Exercise brief =>
Reproduce the following lines verbatim, omitting the pictures from your answer.

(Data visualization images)
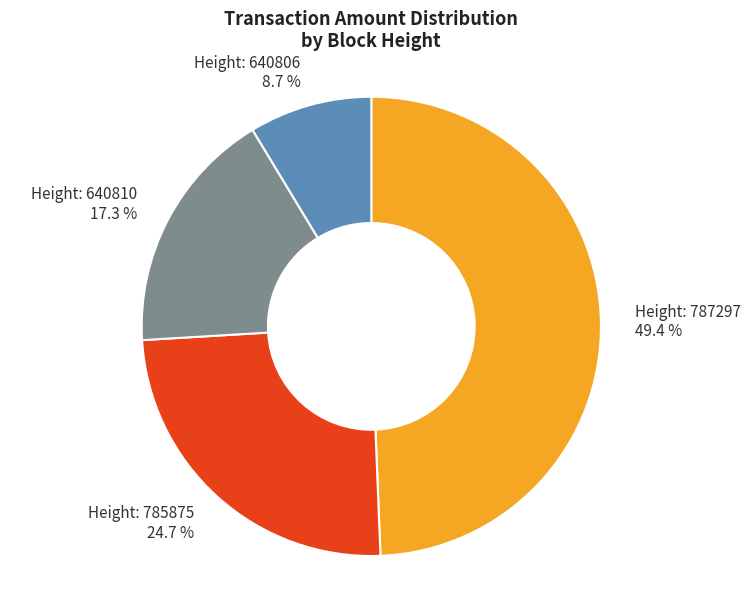

Does any single category account for the majority?

No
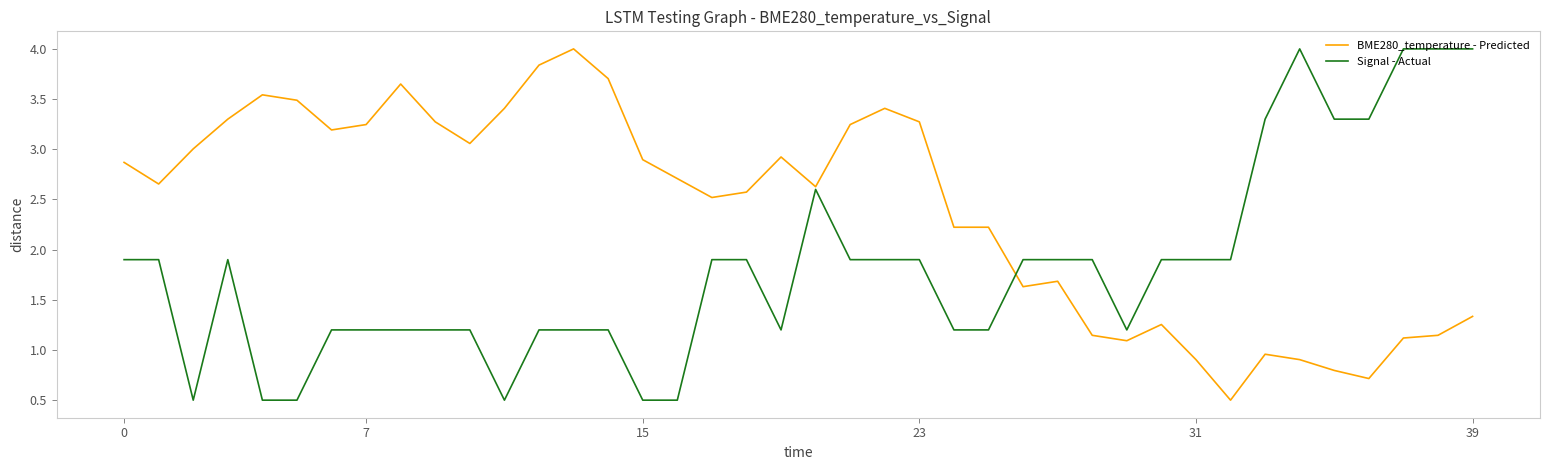

Which series has the largest total across all categories?

BME280_temperature - Predicted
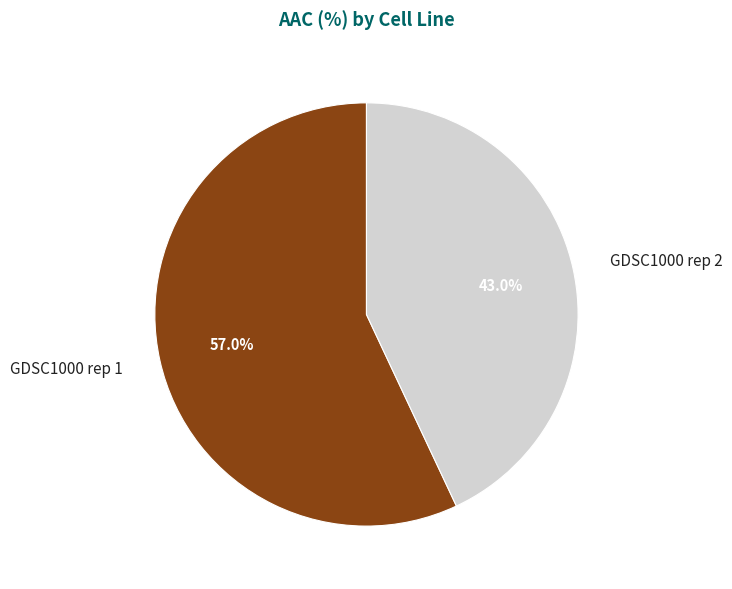

True or false: GDSC1000 rep 1 accounts for 65% of the total.

False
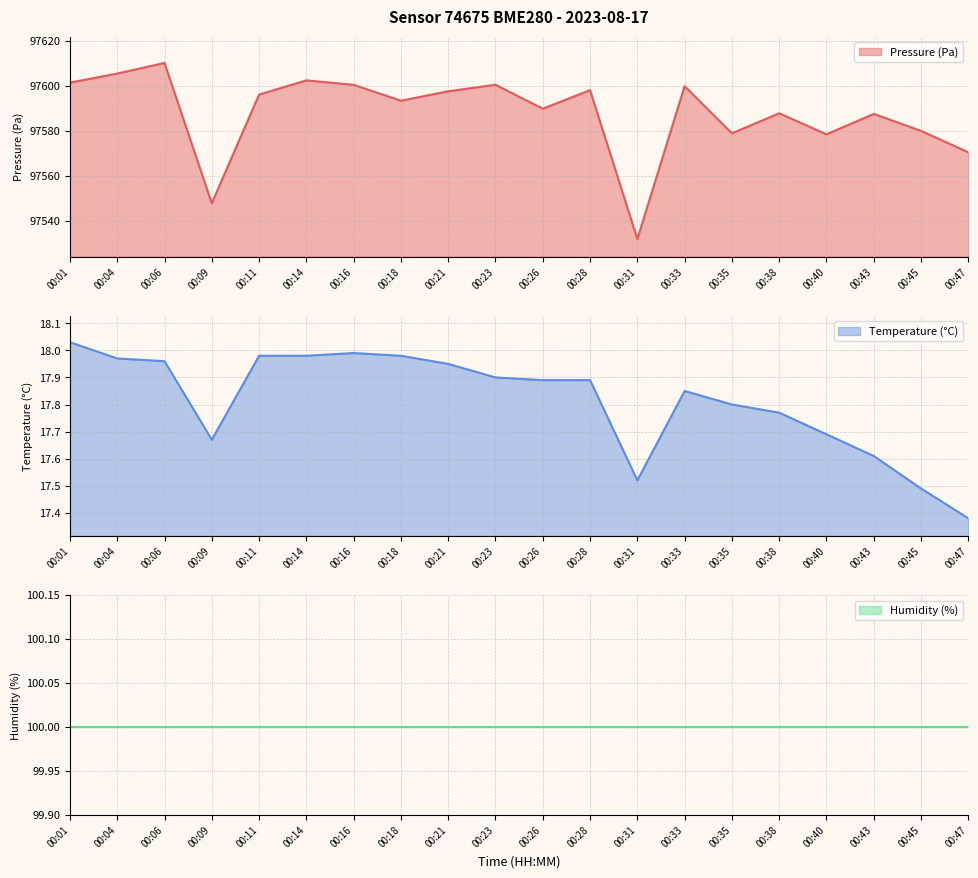

What is the spread (max minus min) of values at 00:11?

97578.2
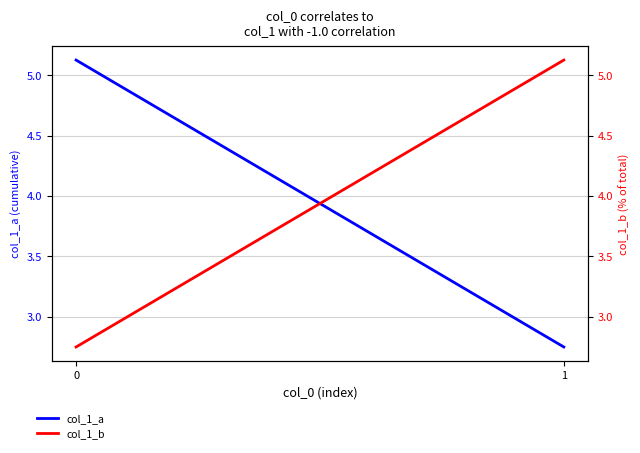

What is the difference between the maximum and minimum values in the col_1_a series?

2.4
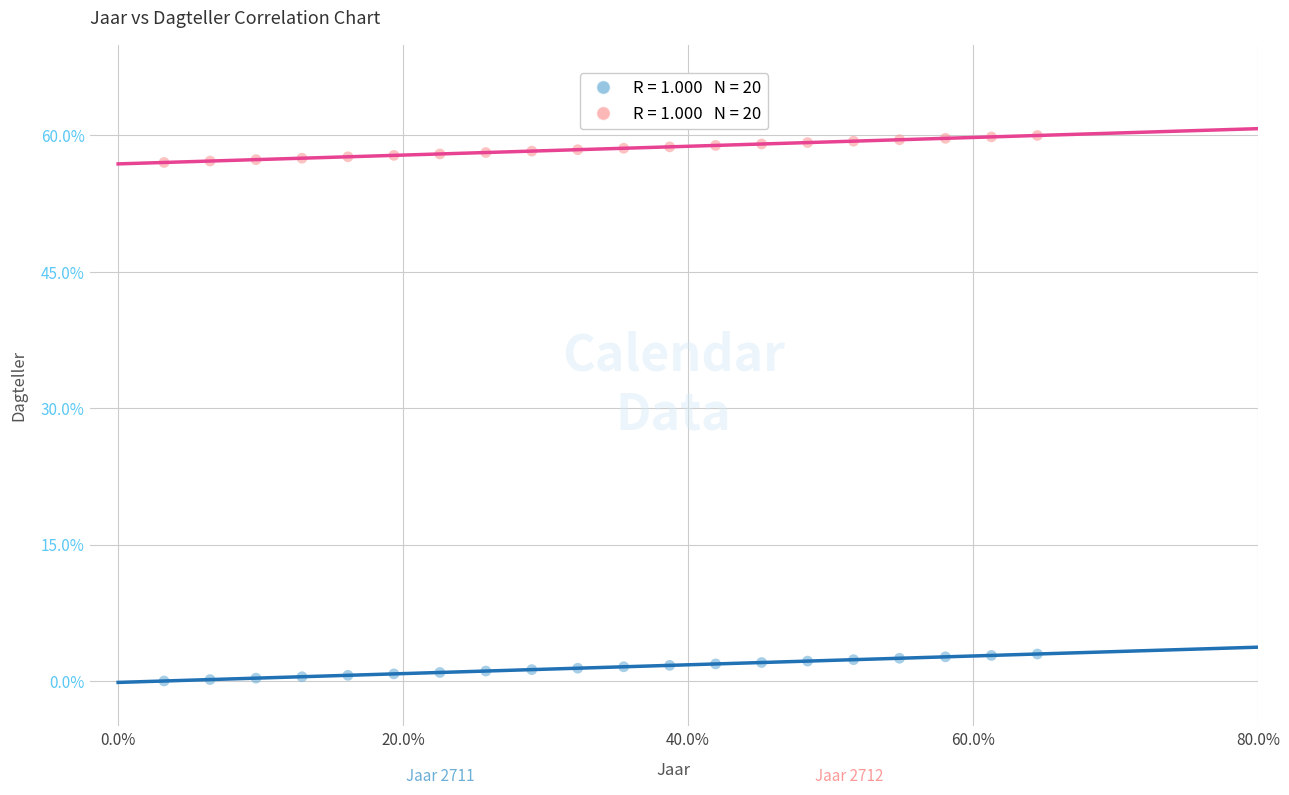

Across all data points, what is the range of X values (max minus min)?

61.3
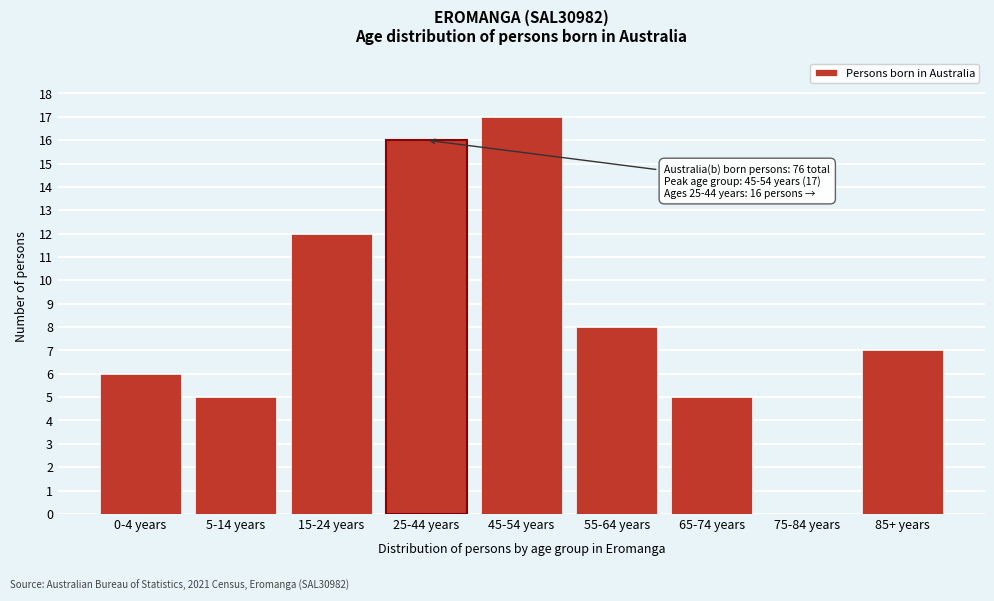

Reading right to left, transcribe all the data shown in this chart.

85+ years=7	75-84 years=0	65-74 years=5	55-64 years=8	45-54 years=17	25-44 years=16	15-24 years=12	5-14 years=5	0-4 years=6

Task result =>
Does any single category account for the majority?

No

Which series has the largest total across all categories?

BME280_temperature - Predicted

True or false: GDSC1000 rep 1 accounts for 65% of the total.

False

What is the spread (max minus min) of values at 00:11?

97578.2

What is the difference between the maximum and minimum values in the col_1_a series?

2.4

Across all data points, what is the range of X values (max minus min)?

61.3

Reading right to left, transcribe all the data shown in this chart.

85+ years=7	75-84 years=0	65-74 years=5	55-64 years=8	45-54 years=17	25-44 years=16	15-24 years=12	5-14 years=5	0-4 years=6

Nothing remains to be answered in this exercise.